_Directive:_ Reproduce the entries beneath exactly, without their images.

_Listed entries:_
================================

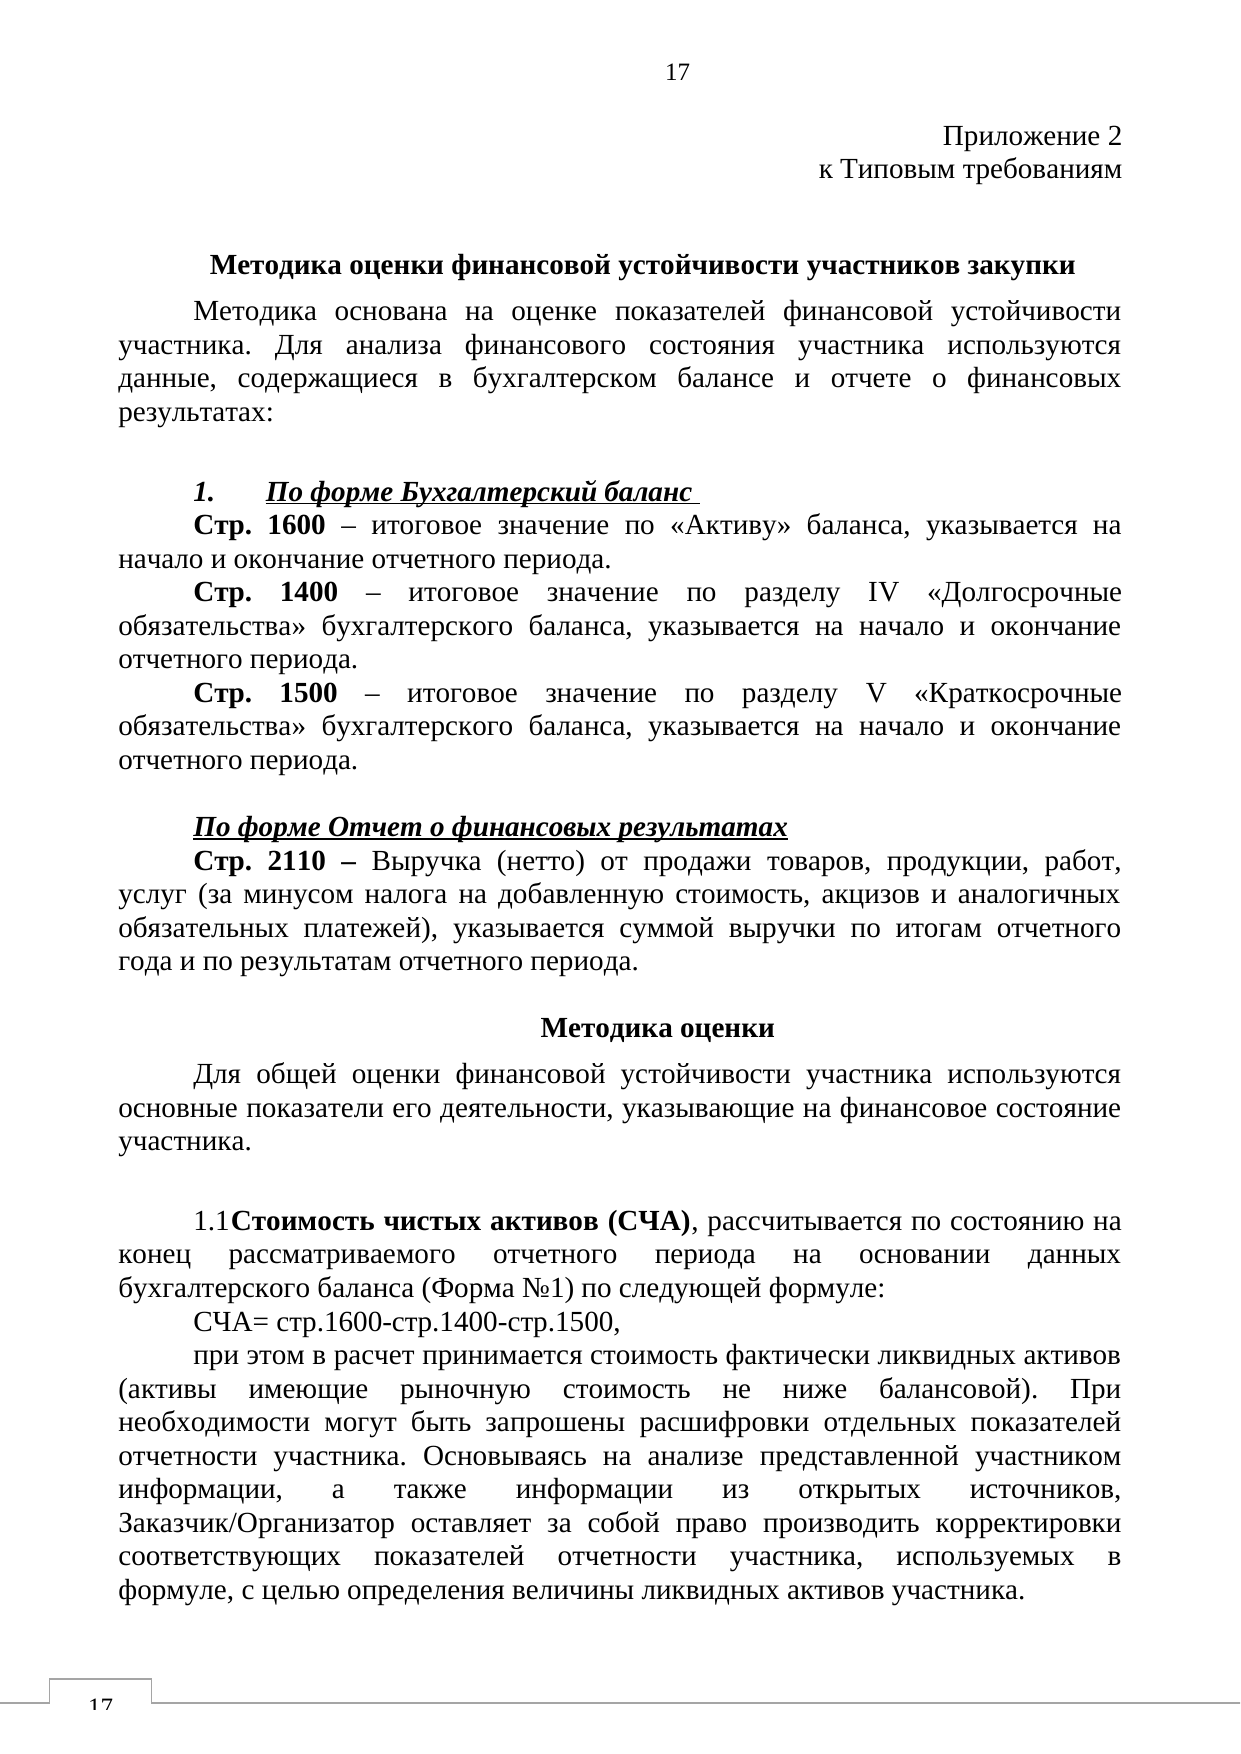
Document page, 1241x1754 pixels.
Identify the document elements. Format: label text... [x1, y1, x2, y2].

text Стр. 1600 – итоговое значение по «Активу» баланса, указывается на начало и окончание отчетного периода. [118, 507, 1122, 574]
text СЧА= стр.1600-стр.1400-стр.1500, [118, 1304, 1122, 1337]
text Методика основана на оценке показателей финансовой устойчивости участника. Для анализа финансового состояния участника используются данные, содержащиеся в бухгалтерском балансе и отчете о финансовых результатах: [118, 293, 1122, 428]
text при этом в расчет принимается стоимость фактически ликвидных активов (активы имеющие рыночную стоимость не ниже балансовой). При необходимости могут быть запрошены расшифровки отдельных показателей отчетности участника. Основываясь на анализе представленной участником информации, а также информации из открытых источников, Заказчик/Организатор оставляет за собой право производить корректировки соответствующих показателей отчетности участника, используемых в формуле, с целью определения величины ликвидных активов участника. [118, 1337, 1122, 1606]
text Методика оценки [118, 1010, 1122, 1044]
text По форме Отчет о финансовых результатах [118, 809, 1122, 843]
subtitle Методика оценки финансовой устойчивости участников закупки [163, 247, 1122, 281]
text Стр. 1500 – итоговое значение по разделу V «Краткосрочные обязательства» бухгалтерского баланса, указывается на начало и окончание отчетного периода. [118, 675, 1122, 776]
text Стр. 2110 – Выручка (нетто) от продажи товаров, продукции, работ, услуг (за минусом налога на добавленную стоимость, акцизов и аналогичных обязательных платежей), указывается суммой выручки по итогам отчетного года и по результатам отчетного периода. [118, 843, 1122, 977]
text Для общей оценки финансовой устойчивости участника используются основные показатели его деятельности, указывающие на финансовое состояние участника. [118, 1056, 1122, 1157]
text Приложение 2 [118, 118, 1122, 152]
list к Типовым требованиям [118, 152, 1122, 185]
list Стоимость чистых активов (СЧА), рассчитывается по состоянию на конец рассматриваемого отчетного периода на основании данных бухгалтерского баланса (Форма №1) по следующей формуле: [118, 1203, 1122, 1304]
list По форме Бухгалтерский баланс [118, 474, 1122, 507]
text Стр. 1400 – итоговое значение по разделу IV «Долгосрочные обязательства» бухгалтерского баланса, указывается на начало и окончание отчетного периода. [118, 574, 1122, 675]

================================

_Exercise result:_
Document page, 1241x1754 pixels.
Identify the document elements. Format: label text... [x1, y1, x2, y2].

text Стр. 1600 – итоговое значение по «Активу» баланса, указывается на начало и окончание отчетного периода. [118, 507, 1122, 574]
text СЧА= стр.1600-стр.1400-стр.1500, [118, 1304, 1122, 1337]
text Методика основана на оценке показателей финансовой устойчивости участника. Для анализа финансового состояния участника используются данные, содержащиеся в бухгалтерском балансе и отчете о финансовых результатах: [118, 293, 1122, 428]
text при этом в расчет принимается стоимость фактически ликвидных активов (активы имеющие рыночную стоимость не ниже балансовой). При необходимости могут быть запрошены расшифровки отдельных показателей отчетности участника. Основываясь на анализе представленной участником информации, а также информации из открытых источников, Заказчик/Организатор оставляет за собой право производить корректировки соответствующих показателей отчетности участника, используемых в формуле, с целью определения величины ликвидных активов участника. [118, 1337, 1122, 1606]
text Методика оценки [118, 1010, 1122, 1044]
text По форме Отчет о финансовых результатах [118, 809, 1122, 843]
subtitle Методика оценки финансовой устойчивости участников закупки [163, 247, 1122, 281]
text Стр. 1500 – итоговое значение по разделу V «Краткосрочные обязательства» бухгалтерского баланса, указывается на начало и окончание отчетного периода. [118, 675, 1122, 776]
text Стр. 2110 – Выручка (нетто) от продажи товаров, продукции, работ, услуг (за минусом налога на добавленную стоимость, акцизов и аналогичных обязательных платежей), указывается суммой выручки по итогам отчетного года и по результатам отчетного периода. [118, 843, 1122, 977]
text Для общей оценки финансовой устойчивости участника используются основные показатели его деятельности, указывающие на финансовое состояние участника. [118, 1056, 1122, 1157]
text Приложение 2 [118, 118, 1122, 152]
list к Типовым требованиям [118, 152, 1122, 185]
list Стоимость чистых активов (СЧА), рассчитывается по состоянию на конец рассматриваемого отчетного периода на основании данных бухгалтерского баланса (Форма №1) по следующей формуле: [118, 1203, 1122, 1304]
list По форме Бухгалтерский баланс [118, 474, 1122, 507]
text Стр. 1400 – итоговое значение по разделу IV «Долгосрочные обязательства» бухгалтерского баланса, указывается на начало и окончание отчетного периода. [118, 574, 1122, 675]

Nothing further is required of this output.